Extracted page text data
•••
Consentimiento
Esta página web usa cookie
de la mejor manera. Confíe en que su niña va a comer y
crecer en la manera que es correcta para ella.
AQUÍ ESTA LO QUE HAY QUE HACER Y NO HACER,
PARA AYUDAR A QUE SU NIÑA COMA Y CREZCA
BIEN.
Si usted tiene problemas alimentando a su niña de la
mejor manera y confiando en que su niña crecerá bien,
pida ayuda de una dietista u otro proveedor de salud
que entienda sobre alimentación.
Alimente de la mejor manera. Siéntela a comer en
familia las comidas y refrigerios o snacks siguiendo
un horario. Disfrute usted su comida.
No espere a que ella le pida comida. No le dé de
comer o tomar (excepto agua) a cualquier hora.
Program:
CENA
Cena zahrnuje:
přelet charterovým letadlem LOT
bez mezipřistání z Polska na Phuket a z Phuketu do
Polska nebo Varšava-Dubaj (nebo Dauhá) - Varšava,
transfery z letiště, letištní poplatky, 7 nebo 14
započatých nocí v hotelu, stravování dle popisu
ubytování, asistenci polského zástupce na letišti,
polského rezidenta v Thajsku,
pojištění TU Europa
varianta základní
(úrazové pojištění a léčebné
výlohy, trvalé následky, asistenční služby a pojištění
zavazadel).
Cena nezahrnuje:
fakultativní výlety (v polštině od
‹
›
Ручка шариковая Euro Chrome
•••
> [WHAT IS REQUIRED]:
Go through the records line by line and count those containing the string "pojištění". Give only the total.

> [THE COMPLETED TASK]:
3